Noteworthy, significant heterogeneity was found across studies supporting the presence of the obesity paradox (5) and existence remains a point of debate, because it is mostly observed when BMI is used to define obesity. Inherent limitations of BMI as an index of adiposity, as well as methodological biases and the presence of confounding factors, may account for the observed discrepant findings of clinical studies. Importantly, BMI doses not take into account body composition phenotypes and metabolic variables. Nevertheless, it is clinically relevant to understand if and how obesity-related mechanism beneficially modulate pathophysiological processes leading to heart failure.

A high body fat ratio and certain fat distribution pattern, which are prevalent in subjects with high BMI, are correlated with a pro-inflammatory status. Systemic chronic low-grade inflammation is mechanistically linked to obesity related disease, e.g., atherosclerosis. Metabolic factors associated with obesity, e.g., hyperglycemia and hypercholesterinemia, elicit hematopoietic rewiring and epigenetic remodeling in bone marrow precursors (6-8). Moreover, the onset of obesity is characterized by accumulation of proinflammatory myeloid cells in many tissues (9). Clinically, obesity is associated with higher leukocyte blood counts and other markers of systemic inflammation which can already be observed in children (10).
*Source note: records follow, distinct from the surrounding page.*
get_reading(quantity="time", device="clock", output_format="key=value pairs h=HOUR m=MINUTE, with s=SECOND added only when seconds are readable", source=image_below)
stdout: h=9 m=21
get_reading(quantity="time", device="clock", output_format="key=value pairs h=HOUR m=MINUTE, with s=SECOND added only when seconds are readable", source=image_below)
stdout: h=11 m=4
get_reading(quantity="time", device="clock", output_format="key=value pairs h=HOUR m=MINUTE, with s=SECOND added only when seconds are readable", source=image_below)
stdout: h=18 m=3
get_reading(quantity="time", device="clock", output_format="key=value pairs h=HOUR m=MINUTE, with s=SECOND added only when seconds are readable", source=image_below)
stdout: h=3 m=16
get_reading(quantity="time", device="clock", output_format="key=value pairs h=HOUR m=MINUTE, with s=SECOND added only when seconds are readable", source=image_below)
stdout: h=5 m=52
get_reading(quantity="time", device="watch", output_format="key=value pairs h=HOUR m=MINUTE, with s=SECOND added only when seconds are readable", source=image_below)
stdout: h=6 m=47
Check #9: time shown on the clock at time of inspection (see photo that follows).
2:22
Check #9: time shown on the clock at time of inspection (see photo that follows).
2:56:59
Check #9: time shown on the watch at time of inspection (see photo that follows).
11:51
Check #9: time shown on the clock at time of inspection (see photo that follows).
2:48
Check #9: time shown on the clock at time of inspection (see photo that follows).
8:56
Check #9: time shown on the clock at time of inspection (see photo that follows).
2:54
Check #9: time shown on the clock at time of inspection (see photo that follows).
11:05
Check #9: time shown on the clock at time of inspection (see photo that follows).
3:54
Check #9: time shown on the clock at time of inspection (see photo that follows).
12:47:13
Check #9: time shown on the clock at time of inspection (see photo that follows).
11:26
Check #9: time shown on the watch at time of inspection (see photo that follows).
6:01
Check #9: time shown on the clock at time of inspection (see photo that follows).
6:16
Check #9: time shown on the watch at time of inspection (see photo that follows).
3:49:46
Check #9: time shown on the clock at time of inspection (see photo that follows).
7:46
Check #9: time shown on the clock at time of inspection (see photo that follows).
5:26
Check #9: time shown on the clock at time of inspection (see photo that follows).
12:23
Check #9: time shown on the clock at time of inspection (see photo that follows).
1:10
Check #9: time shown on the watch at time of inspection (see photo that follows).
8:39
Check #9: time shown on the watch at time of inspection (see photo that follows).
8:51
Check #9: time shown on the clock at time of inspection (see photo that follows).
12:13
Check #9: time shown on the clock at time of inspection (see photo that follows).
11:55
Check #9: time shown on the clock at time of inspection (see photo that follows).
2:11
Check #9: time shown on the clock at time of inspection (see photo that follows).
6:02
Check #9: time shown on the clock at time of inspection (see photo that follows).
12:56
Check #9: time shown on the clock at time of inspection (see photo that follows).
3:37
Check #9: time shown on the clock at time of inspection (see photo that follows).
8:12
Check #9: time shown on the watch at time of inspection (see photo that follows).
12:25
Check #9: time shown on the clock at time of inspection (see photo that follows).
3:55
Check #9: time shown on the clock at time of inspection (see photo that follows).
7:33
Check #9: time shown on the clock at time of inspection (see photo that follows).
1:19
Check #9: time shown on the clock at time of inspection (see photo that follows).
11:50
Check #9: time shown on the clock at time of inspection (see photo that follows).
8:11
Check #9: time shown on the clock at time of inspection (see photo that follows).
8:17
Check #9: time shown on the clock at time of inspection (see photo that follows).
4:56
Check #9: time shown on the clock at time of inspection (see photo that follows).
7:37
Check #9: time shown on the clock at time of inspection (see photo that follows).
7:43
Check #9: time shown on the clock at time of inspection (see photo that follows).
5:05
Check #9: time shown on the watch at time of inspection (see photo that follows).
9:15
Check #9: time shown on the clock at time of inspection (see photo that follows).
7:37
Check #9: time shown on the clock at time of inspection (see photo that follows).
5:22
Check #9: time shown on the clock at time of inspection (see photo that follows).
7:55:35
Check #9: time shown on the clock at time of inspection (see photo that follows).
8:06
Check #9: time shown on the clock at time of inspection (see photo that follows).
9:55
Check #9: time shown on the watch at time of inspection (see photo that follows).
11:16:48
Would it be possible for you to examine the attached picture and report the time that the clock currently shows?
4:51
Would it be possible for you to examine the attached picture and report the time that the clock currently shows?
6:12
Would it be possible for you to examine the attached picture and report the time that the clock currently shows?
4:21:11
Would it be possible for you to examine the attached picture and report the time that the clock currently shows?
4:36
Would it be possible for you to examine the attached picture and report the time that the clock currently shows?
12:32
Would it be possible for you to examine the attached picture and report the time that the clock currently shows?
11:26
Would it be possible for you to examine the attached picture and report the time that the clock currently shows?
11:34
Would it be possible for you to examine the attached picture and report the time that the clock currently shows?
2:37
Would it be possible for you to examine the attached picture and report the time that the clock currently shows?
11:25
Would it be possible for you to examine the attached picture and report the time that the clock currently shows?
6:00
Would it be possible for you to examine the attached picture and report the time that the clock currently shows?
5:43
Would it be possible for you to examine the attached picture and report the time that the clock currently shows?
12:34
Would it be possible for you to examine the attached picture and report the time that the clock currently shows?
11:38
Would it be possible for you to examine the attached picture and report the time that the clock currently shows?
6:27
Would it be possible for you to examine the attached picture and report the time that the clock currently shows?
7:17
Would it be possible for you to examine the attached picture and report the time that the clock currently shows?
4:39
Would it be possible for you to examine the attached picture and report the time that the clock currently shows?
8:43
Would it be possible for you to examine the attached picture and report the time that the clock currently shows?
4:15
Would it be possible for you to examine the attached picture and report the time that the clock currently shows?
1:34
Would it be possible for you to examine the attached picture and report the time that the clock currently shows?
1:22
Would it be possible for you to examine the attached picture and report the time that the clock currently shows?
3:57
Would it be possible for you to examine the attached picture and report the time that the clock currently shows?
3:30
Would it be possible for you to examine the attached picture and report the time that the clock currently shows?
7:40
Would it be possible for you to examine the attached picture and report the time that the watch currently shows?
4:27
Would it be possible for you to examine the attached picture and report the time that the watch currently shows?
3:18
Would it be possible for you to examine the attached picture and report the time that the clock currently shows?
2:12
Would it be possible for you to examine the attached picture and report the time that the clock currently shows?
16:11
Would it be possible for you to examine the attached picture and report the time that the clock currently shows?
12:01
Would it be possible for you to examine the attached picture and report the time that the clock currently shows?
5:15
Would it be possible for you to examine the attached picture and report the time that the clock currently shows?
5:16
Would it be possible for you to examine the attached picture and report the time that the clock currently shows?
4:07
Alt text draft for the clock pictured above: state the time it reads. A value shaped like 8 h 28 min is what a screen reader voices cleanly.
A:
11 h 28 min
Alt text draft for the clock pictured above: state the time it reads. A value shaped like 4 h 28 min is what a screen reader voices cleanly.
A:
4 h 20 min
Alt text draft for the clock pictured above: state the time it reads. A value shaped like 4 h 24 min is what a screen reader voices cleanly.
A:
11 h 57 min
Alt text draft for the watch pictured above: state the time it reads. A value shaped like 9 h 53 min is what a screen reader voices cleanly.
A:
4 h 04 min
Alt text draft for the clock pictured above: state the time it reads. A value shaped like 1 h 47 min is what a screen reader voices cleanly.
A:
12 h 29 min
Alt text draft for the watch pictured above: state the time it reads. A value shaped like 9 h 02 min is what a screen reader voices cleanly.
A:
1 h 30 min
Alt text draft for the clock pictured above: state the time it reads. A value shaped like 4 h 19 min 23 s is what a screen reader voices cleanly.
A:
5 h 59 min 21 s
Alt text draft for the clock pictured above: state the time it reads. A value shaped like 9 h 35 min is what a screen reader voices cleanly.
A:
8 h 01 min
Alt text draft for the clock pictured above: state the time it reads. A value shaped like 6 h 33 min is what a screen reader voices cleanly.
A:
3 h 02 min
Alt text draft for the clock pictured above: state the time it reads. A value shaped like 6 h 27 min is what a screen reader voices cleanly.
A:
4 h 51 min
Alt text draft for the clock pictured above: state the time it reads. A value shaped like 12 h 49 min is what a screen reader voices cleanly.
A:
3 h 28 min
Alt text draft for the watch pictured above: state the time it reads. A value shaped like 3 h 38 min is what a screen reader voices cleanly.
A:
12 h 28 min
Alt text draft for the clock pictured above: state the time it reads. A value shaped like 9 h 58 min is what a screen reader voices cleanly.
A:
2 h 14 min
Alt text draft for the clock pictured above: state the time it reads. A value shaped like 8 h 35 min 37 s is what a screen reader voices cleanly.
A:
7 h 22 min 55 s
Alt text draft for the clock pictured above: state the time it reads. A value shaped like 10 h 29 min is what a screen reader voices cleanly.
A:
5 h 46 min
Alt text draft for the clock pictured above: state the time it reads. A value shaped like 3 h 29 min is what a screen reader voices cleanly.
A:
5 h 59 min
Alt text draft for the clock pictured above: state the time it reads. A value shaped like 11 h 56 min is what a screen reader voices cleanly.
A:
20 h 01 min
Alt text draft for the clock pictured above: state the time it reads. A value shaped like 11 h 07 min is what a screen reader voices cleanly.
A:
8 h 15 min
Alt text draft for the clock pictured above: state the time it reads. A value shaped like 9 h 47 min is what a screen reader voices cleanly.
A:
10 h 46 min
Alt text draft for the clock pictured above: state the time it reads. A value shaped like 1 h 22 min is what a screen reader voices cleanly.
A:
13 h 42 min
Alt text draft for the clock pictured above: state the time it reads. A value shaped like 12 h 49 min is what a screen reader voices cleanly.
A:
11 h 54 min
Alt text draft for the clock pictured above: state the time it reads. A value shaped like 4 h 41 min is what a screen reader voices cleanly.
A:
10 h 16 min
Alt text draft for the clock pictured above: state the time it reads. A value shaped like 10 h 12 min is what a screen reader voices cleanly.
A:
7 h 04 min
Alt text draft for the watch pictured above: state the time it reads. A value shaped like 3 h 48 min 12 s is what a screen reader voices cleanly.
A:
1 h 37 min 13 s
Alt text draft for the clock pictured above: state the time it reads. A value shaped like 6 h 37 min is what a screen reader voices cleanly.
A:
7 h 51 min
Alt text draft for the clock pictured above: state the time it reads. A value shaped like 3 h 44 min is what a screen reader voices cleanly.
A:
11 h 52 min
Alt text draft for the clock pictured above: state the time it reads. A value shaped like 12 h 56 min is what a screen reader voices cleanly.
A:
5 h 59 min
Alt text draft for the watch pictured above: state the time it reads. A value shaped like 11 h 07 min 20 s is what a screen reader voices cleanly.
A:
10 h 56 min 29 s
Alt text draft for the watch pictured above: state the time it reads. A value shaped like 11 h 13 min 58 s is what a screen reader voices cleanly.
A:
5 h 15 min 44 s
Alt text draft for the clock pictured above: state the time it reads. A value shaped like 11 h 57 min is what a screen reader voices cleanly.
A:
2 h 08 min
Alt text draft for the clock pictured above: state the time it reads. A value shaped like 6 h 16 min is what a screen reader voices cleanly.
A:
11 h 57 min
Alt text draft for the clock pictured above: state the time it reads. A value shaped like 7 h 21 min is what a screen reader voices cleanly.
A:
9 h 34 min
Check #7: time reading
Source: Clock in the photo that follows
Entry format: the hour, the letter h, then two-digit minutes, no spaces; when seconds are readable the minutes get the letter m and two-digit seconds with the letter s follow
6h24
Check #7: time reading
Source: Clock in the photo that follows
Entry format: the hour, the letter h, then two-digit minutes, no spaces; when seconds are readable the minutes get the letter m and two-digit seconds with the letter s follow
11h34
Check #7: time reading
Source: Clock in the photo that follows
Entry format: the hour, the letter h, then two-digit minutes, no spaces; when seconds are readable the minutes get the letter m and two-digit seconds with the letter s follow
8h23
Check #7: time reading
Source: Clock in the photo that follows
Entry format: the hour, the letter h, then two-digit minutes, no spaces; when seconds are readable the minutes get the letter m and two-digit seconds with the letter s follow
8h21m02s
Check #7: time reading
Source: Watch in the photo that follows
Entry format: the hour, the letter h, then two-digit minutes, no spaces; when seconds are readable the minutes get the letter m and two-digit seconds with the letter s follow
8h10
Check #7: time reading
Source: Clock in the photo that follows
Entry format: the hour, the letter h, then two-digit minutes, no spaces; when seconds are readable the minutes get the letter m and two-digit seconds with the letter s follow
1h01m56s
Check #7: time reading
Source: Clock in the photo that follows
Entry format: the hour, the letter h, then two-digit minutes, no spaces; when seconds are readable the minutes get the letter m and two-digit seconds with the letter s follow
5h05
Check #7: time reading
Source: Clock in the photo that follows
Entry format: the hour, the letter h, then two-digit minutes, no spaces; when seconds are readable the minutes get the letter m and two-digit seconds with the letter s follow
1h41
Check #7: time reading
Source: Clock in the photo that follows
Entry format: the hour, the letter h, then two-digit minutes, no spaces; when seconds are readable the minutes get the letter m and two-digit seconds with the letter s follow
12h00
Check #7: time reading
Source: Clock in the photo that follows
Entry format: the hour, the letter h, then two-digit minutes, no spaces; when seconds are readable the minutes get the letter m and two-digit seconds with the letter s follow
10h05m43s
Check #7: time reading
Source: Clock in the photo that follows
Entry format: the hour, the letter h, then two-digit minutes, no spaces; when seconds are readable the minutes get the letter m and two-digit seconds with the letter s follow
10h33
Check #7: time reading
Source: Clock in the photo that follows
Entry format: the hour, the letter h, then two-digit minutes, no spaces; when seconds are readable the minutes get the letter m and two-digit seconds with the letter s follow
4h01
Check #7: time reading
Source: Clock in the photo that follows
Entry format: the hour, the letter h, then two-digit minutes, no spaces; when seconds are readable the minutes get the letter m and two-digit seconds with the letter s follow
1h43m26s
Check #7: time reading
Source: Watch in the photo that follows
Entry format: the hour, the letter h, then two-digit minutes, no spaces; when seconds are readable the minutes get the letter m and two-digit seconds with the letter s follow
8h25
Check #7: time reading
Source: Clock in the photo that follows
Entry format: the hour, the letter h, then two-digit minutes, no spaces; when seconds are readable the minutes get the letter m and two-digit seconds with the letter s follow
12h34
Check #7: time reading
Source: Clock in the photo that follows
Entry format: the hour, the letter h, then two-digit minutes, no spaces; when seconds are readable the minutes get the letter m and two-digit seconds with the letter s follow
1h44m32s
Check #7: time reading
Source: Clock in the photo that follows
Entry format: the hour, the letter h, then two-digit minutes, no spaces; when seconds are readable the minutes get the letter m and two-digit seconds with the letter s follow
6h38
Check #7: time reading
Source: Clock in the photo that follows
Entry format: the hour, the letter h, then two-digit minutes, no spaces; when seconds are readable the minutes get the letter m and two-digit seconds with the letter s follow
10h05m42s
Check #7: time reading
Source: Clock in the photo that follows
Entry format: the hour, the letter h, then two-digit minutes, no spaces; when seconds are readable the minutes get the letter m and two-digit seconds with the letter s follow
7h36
Inflammation is a key component of both adverse myocardial remodeling after myocardial infarction and its systemic sequelae (11). Accordingly, several clinical studies revealed that the prognosis after myocardial infarction negatively correlates with measures of inflammation, e.g., blood monocyte levels predict on the outcome (12,13). The early healing phase after myocardial infarction is considered as critical determinant of future adverse remodeling and heart failure. Although the major source of blood myeloid cells under steady-state conditions is the bone marrow, monocytes immediately influx the heart from the spleen after myocardial infarction and the spleen becomes an organ of myelopoiesis (14). An extensive body of experimental evidence accumulated over the last years demonstrating a causative role of excess myelopoiesis, monocyte-derived macrophages and impaired healing (15,16). Therefore, one might hypothesize that obesity has adverse effects on myocardial healing and promotes adverse remodeling which would be seemingly contradictory to the obesity paradox.

Yang et al. (17) now report that feeding mice a high-fat diet (HFD) for 8 weeks provoked mild obesity not causing cardiac pathology. Mice subjected to such HFD developed less pronounced ventricular remodeling and systolic dysfunction 28 days post myocardial infarction. The number of total leukocytes within the heart was significantly lower in HFD mice at 7 days after myocardial infarction whereas the number of regulatory CD4⁺ T cells was increased. Enhanced regulatory T cell recruitment promotes anti-inflammatory macrophage differentiation and myocardial healing (18). Hence, the reported immunological findings could account for the overall protective effect of HFD after myocardial infarction and might even explain why obesity is protective in various chronic disease states. However, there are other contradictory finding in studies using HFD feeding protocols in experimental models of myocardial infarction. Thakker et al. reported enhanced left ventricular remodeling after myocardial ischemia-reperfusion in obese mice (19). Moreover, Mouton et al. described lower survival rates in obese male mice but less left ventricular dilation in surviving animals after myocardial infarction (20). The discrepant findings might partially rely on differences in the animal models used (ischemia-reperfusion vs. permanent coronary ligation, sex, strain, and metabolic characteristics). Therefore, before further investing in mouse studies, an in depth clinical characterization of patients after ST-elevation myocardial infarction (STEMI) allowing to correlate components of the metabolic syndrome and inflammation with infarct size and parameters describing myocardial healing and remodeling would be highly informative. This could be optimally achieved by a longitudinal characterization of a cohort of STEMI patients by cardiac magnetic resonance imaging combined by a thorough clinical phenotyping of the patients including parameters reflecting inflammation.

Acknowledgments

Funding: UH received funding for a related research project by the German Research Foundation (Project Number 391580509).

Footnote

Provenance and Peer Review: This article was commissioned by the editorial office, Annals of Translational Medicine. The article did not undergo external peer review.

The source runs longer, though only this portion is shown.